RECORDS TO USE
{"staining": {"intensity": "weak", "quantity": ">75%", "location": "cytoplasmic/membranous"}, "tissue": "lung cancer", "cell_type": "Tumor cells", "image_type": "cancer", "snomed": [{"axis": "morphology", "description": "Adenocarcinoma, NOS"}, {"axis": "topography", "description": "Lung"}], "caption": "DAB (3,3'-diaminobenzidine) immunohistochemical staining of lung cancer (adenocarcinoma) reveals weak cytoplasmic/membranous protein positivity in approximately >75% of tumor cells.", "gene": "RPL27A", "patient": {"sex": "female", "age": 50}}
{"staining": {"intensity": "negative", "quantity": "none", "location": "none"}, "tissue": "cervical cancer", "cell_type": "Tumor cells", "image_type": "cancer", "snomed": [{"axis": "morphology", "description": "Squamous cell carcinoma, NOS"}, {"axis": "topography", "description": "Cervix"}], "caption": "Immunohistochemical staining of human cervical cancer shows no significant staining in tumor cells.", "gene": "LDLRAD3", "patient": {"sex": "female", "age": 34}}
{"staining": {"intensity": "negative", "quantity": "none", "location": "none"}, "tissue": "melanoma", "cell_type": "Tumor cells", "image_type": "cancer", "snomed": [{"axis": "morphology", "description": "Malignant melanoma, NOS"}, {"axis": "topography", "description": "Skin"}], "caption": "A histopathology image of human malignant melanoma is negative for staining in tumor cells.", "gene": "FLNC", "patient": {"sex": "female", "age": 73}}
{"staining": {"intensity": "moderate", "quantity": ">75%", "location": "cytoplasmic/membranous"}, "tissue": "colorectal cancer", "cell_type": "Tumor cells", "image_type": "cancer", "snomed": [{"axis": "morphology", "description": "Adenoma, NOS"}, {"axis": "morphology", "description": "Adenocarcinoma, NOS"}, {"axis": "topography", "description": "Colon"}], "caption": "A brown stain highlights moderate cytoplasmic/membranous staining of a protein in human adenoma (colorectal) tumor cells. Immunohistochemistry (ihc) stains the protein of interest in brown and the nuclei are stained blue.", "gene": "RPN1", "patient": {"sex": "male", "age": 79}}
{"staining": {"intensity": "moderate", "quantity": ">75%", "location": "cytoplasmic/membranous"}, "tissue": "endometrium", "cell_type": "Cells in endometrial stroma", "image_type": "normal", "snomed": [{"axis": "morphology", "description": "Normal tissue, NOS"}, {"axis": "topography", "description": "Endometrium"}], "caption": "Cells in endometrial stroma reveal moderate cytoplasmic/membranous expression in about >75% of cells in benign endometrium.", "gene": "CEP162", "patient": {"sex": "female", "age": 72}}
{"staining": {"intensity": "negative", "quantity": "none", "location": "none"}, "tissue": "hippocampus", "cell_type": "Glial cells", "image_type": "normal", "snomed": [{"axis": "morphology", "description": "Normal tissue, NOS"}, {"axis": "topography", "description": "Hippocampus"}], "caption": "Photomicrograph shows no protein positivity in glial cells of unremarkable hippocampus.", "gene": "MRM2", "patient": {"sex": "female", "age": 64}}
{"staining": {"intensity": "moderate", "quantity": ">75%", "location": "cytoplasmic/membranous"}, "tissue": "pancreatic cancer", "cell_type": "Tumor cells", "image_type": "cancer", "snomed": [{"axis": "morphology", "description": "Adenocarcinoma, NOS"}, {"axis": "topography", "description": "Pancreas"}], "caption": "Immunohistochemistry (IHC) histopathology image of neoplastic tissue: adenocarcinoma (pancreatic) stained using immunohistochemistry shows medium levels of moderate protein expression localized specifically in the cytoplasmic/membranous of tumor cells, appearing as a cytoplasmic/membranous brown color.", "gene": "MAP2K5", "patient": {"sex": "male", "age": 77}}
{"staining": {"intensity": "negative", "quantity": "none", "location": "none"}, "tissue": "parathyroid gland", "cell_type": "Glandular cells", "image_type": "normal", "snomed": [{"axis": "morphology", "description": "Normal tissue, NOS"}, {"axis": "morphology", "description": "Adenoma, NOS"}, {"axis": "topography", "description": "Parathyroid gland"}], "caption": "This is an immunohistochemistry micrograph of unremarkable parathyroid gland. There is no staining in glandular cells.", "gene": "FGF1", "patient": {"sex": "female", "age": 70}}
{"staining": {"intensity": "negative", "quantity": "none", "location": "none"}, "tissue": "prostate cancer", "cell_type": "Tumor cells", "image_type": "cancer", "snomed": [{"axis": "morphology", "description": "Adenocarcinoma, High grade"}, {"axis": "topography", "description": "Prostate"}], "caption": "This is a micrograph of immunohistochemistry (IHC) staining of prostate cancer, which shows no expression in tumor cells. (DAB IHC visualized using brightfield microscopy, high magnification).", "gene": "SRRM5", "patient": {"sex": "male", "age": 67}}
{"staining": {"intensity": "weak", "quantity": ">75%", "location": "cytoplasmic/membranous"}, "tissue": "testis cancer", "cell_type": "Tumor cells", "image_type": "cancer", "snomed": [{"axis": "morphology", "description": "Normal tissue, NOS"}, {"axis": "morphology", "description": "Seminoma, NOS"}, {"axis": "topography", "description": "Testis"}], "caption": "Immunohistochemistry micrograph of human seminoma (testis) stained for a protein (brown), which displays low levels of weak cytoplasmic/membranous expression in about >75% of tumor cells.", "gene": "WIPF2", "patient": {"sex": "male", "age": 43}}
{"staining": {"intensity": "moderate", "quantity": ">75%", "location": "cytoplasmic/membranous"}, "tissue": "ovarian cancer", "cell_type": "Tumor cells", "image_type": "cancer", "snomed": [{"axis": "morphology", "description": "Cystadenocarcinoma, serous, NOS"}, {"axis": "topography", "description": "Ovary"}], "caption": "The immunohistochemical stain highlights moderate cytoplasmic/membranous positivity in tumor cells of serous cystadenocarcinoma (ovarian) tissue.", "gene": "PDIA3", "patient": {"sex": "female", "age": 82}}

ASSIGNMENT
Output the records above in full, with nothing altered.

EXERCISE RESPONSE
{"staining": {"intensity": "weak", "quantity": ">75%", "location": "cytoplasmic/membranous"}, "tissue": "lung cancer", "cell_type": "Tumor cells", "image_type": "cancer", "snomed": [{"axis": "morphology", "description": "Adenocarcinoma, NOS"}, {"axis": "topography", "description": "Lung"}], "caption": "DAB (3,3'-diaminobenzidine) immunohistochemical staining of lung cancer (adenocarcinoma) reveals weak cytoplasmic/membranous protein positivity in approximately >75% of tumor cells.", "gene": "RPL27A", "patient": {"sex": "female", "age": 50}}
{"staining": {"intensity": "negative", "quantity": "none", "location": "none"}, "tissue": "cervical cancer", "cell_type": "Tumor cells", "image_type": "cancer", "snomed": [{"axis": "morphology", "description": "Squamous cell carcinoma, NOS"}, {"axis": "topography", "description": "Cervix"}], "caption": "Immunohistochemical staining of human cervical cancer shows no significant staining in tumor cells.", "gene": "LDLRAD3", "patient": {"sex": "female", "age": 34}}
{"staining": {"intensity": "negative", "quantity": "none", "location": "none"}, "tissue": "melanoma", "cell_type": "Tumor cells", "image_type": "cancer", "snomed": [{"axis": "morphology", "description": "Malignant melanoma, NOS"}, {"axis": "topography", "description": "Skin"}], "caption": "A histopathology image of human malignant melanoma is negative for staining in tumor cells.", "gene": "FLNC", "patient": {"sex": "female", "age": 73}}
{"staining": {"intensity": "moderate", "quantity": ">75%", "location": "cytoplasmic/membranous"}, "tissue": "colorectal cancer", "cell_type": "Tumor cells", "image_type": "cancer", "snomed": [{"axis": "morphology", "description": "Adenoma, NOS"}, {"axis": "morphology", "description": "Adenocarcinoma, NOS"}, {"axis": "topography", "description": "Colon"}], "caption": "A brown stain highlights moderate cytoplasmic/membranous staining of a protein in human adenoma (colorectal) tumor cells. Immunohistochemistry (ihc) stains the protein of interest in brown and the nuclei are stained blue.", "gene": "RPN1", "patient": {"sex": "male", "age": 79}}
{"staining": {"intensity": "moderate", "quantity": ">75%", "location": "cytoplasmic/membranous"}, "tissue": "endometrium", "cell_type": "Cells in endometrial stroma", "image_type": "normal", "snomed": [{"axis": "morphology", "description": "Normal tissue, NOS"}, {"axis": "topography", "description": "Endometrium"}], "caption": "Cells in endometrial stroma reveal moderate cytoplasmic/membranous expression in about >75% of cells in benign endometrium.", "gene": "CEP162", "patient": {"sex": "female", "age": 72}}
{"staining": {"intensity": "negative", "quantity": "none", "location": "none"}, "tissue": "hippocampus", "cell_type": "Glial cells", "image_type": "normal", "snomed": [{"axis": "morphology", "description": "Normal tissue, NOS"}, {"axis": "topography", "description": "Hippocampus"}], "caption": "Photomicrograph shows no protein positivity in glial cells of unremarkable hippocampus.", "gene": "MRM2", "patient": {"sex": "female", "age": 64}}
{"staining": {"intensity": "moderate", "quantity": ">75%", "location": "cytoplasmic/membranous"}, "tissue": "pancreatic cancer", "cell_type": "Tumor cells", "image_type": "cancer", "snomed": [{"axis": "morphology", "description": "Adenocarcinoma, NOS"}, {"axis": "topography", "description": "Pancreas"}], "caption": "Immunohistochemistry (IHC) histopathology image of neoplastic tissue: adenocarcinoma (pancreatic) stained using immunohistochemistry shows medium levels of moderate protein expression localized specifically in the cytoplasmic/membranous of tumor cells, appearing as a cytoplasmic/membranous brown color.", "gene": "MAP2K5", "patient": {"sex": "male", "age": 77}}
{"staining": {"intensity": "negative", "quantity": "none", "location": "none"}, "tissue": "parathyroid gland", "cell_type": "Glandular cells", "image_type": "normal", "snomed": [{"axis": "morphology", "description": "Normal tissue, NOS"}, {"axis": "morphology", "description": "Adenoma, NOS"}, {"axis": "topography", "description": "Parathyroid gland"}], "caption": "This is an immunohistochemistry micrograph of unremarkable parathyroid gland. There is no staining in glandular cells.", "gene": "FGF1", "patient": {"sex": "female", "age": 70}}
{"staining": {"intensity": "negative", "quantity": "none", "location": "none"}, "tissue": "prostate cancer", "cell_type": "Tumor cells", "image_type": "cancer", "snomed": [{"axis": "morphology", "description": "Adenocarcinoma, High grade"}, {"axis": "topography", "description": "Prostate"}], "caption": "This is a micrograph of immunohistochemistry (IHC) staining of prostate cancer, which shows no expression in tumor cells. (DAB IHC visualized using brightfield microscopy, high magnification).", "gene": "SRRM5", "patient": {"sex": "male", "age": 67}}
{"staining": {"intensity": "weak", "quantity": ">75%", "location": "cytoplasmic/membranous"}, "tissue": "testis cancer", "cell_type": "Tumor cells", "image_type": "cancer", "snomed": [{"axis": "morphology", "description": "Normal tissue, NOS"}, {"axis": "morphology", "description": "Seminoma, NOS"}, {"axis": "topography", "description": "Testis"}], "caption": "Immunohistochemistry micrograph of human seminoma (testis) stained for a protein (brown), which displays low levels of weak cytoplasmic/membranous expression in about >75% of tumor cells.", "gene": "WIPF2", "patient": {"sex": "male", "age": 43}}
{"staining": {"intensity": "moderate", "quantity": ">75%", "location": "cytoplasmic/membranous"}, "tissue": "ovarian cancer", "cell_type": "Tumor cells", "image_type": "cancer", "snomed": [{"axis": "morphology", "description": "Cystadenocarcinoma, serous, NOS"}, {"axis": "topography", "description": "Ovary"}], "caption": "The immunohistochemical stain highlights moderate cytoplasmic/membranous positivity in tumor cells of serous cystadenocarcinoma (ovarian) tissue.", "gene": "PDIA3", "patient": {"sex": "female", "age": 82}}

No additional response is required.